━━━ Data section ━━━

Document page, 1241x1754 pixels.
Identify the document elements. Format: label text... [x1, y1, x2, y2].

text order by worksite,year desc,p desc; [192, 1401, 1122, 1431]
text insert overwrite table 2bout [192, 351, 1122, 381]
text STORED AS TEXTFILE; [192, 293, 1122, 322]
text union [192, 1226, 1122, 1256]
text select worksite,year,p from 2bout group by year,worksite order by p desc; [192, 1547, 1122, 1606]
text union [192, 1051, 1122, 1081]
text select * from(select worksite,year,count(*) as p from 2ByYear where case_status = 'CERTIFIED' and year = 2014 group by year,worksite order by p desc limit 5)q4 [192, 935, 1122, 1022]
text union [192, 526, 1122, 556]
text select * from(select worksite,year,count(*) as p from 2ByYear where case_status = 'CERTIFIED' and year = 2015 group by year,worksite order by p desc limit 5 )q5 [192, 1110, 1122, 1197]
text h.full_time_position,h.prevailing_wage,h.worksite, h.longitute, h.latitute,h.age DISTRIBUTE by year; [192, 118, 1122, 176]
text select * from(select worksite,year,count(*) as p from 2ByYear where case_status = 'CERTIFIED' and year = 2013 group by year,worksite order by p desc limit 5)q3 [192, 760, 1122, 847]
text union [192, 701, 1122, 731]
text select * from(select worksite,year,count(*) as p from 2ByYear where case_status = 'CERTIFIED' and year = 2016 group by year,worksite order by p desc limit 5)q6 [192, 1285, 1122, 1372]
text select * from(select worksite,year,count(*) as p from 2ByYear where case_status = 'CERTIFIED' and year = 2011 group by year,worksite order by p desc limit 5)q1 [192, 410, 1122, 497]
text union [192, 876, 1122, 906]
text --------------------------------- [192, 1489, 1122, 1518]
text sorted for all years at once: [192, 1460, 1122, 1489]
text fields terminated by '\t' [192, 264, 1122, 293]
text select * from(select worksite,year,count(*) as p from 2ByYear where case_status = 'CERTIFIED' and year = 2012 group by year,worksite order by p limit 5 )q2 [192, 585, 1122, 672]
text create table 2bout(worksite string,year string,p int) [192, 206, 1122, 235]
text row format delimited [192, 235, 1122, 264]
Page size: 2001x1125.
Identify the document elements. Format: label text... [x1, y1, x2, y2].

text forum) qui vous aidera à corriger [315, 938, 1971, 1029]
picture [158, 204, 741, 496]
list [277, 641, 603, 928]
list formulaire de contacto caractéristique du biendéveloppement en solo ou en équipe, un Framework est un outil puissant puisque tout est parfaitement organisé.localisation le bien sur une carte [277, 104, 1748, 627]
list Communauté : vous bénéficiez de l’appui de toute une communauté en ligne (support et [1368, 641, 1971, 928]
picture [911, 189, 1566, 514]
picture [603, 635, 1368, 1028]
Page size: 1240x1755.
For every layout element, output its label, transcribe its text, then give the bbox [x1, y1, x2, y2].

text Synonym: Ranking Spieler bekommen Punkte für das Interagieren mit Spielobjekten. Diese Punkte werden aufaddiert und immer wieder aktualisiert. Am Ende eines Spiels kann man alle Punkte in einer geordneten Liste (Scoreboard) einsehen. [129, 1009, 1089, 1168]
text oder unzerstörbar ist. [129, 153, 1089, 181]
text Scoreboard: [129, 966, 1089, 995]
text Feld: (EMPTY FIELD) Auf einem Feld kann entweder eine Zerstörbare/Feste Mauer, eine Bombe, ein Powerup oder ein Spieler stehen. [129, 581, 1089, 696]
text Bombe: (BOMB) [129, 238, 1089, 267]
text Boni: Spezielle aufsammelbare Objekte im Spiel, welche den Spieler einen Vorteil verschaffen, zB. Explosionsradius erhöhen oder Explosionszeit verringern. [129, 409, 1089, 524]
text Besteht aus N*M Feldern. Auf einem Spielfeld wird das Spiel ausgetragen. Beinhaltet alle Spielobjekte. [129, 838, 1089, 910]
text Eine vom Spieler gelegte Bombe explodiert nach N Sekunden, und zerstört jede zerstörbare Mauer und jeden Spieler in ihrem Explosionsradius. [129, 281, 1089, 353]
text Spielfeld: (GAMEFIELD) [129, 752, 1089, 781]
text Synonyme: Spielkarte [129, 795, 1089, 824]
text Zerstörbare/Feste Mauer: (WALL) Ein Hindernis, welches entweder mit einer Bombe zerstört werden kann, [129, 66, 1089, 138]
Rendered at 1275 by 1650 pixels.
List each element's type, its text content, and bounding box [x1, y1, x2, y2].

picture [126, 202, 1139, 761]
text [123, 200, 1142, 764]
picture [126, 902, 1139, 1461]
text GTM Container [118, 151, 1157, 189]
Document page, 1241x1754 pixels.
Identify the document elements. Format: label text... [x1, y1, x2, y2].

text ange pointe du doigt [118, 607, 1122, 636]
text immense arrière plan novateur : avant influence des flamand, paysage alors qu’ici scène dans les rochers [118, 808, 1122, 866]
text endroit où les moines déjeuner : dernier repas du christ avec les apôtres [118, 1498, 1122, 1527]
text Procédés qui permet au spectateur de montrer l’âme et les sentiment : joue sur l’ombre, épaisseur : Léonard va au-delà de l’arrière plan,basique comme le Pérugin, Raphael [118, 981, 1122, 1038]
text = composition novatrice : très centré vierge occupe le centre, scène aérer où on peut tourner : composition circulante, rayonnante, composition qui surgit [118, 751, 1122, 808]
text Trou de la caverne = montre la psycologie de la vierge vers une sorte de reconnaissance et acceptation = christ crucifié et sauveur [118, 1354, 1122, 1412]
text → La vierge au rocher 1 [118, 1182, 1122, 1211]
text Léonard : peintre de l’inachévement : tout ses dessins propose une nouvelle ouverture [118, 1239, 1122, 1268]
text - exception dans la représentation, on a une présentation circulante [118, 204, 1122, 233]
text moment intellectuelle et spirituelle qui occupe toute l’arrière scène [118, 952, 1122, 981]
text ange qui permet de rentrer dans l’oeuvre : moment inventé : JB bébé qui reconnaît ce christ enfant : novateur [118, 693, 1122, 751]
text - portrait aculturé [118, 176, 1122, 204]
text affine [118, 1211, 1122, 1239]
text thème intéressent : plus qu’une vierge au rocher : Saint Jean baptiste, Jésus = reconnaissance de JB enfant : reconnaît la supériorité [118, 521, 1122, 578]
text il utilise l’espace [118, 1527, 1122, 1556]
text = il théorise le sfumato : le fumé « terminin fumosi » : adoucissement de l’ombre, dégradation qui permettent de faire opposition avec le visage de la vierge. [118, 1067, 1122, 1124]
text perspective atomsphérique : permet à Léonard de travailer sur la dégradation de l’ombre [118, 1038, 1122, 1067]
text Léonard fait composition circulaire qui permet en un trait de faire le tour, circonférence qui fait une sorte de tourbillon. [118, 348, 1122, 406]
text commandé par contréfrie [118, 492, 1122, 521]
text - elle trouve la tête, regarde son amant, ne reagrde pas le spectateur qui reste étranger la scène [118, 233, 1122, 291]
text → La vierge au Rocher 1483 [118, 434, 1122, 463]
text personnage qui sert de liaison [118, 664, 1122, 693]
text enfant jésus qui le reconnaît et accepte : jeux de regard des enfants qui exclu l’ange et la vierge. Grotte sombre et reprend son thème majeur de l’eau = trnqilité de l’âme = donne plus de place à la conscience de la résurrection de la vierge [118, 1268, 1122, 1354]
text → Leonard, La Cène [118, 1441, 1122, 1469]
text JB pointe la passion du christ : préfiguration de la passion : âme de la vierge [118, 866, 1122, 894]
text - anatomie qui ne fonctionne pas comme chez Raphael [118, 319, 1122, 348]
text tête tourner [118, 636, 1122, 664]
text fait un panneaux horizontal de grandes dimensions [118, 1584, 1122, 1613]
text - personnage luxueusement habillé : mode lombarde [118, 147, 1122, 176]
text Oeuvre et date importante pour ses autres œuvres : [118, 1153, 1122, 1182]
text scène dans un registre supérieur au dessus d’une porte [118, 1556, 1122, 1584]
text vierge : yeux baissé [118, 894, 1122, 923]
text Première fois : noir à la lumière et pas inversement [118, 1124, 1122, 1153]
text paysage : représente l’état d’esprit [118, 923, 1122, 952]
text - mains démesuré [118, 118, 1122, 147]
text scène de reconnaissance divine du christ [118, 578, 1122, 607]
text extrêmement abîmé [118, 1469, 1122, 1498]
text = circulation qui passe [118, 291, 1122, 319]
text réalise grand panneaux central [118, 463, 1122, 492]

━━━

Given problem: Print the lines in the items above, unchanged, starting at the line that contains "text forum) qui" and ending at the line that contains "For every layout", with both of those lines included.

Answer to this problem:
text forum) qui vous aidera à corriger [315, 938, 1971, 1029]
picture [158, 204, 741, 496]
list [277, 641, 603, 928]
list formulaire de contacto caractéristique du biendéveloppement en solo ou en équipe, un Framework est un outil puissant puisque tout est parfaitement organisé.localisation le bien sur une carte [277, 104, 1748, 627]
list Communauté : vous bénéficiez de l’appui de toute une communauté en ligne (support et [1368, 641, 1971, 928]
picture [911, 189, 1566, 514]
picture [603, 635, 1368, 1028]
Page size: 1240x1755.
For every layout element, output its label, transcribe its text, then give the bbox [x1, y1, x2, y2].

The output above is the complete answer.